**WHAT IS REQUIRED**
Lift out, unaltered, the lines of the material below between the line holding "brand. Provide examples" and the line holding "Ogbonnaya Kevin Jeff", counting both.

**RECORD SET**

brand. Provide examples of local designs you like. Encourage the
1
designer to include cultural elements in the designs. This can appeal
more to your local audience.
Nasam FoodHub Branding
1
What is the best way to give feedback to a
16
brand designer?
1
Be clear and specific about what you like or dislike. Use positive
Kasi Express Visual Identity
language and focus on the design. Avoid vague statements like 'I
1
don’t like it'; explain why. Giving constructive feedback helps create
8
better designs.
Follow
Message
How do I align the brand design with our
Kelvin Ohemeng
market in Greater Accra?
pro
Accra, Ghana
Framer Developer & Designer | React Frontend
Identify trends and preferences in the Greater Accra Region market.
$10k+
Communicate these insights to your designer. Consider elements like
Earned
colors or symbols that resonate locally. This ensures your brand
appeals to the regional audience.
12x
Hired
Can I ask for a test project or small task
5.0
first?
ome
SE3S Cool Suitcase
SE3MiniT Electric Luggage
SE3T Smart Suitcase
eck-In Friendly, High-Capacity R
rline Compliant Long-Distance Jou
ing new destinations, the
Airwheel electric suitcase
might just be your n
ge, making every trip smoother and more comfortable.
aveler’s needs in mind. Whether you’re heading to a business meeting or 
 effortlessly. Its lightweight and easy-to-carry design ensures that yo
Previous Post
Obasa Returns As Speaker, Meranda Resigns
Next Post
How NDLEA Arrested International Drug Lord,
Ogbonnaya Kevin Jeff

* * *

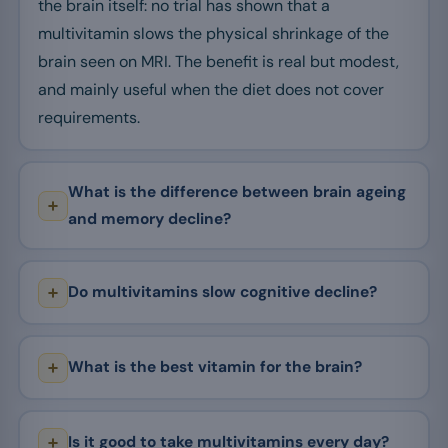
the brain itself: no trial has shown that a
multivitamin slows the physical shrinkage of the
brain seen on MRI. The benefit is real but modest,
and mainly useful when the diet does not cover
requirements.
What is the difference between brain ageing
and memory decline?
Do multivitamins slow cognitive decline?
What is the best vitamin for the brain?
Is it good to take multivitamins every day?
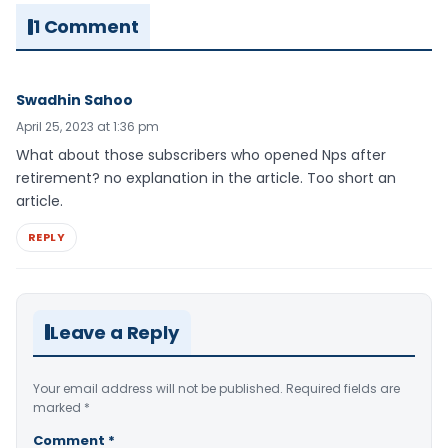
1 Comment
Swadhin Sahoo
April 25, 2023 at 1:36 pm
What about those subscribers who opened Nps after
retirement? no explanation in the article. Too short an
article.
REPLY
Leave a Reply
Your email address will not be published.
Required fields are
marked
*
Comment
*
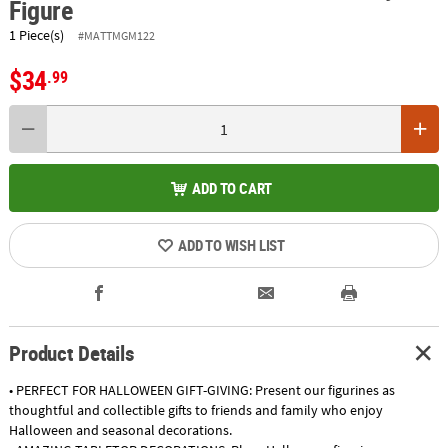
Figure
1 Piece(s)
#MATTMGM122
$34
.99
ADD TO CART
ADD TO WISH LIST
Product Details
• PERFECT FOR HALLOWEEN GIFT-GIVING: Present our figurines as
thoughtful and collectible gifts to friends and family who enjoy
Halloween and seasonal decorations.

**EXPECTED ANSWER**
brand. Provide examples of local designs you like. Encourage the
1
designer to include cultural elements in the designs. This can appeal
more to your local audience.
Nasam FoodHub Branding
1
What is the best way to give feedback to a
16
brand designer?
1
Be clear and specific about what you like or dislike. Use positive
Kasi Express Visual Identity
language and focus on the design. Avoid vague statements like 'I
1
don’t like it'; explain why. Giving constructive feedback helps create
8
better designs.
Follow
Message
How do I align the brand design with our
Kelvin Ohemeng
market in Greater Accra?
pro
Accra, Ghana
Framer Developer & Designer | React Frontend
Identify trends and preferences in the Greater Accra Region market.
$10k+
Communicate these insights to your designer. Consider elements like
Earned
colors or symbols that resonate locally. This ensures your brand
appeals to the regional audience.
12x
Hired
Can I ask for a test project or small task
5.0
first?
ome
SE3S Cool Suitcase
SE3MiniT Electric Luggage
SE3T Smart Suitcase
eck-In Friendly, High-Capacity R
rline Compliant Long-Distance Jou
ing new destinations, the
Airwheel electric suitcase
might just be your n
ge, making every trip smoother and more comfortable.
aveler’s needs in mind. Whether you’re heading to a business meeting or 
 effortlessly. Its lightweight and easy-to-carry design ensures that yo
Previous Post
Obasa Returns As Speaker, Meranda Resigns
Next Post
How NDLEA Arrested International Drug Lord,
Ogbonnaya Kevin Jeff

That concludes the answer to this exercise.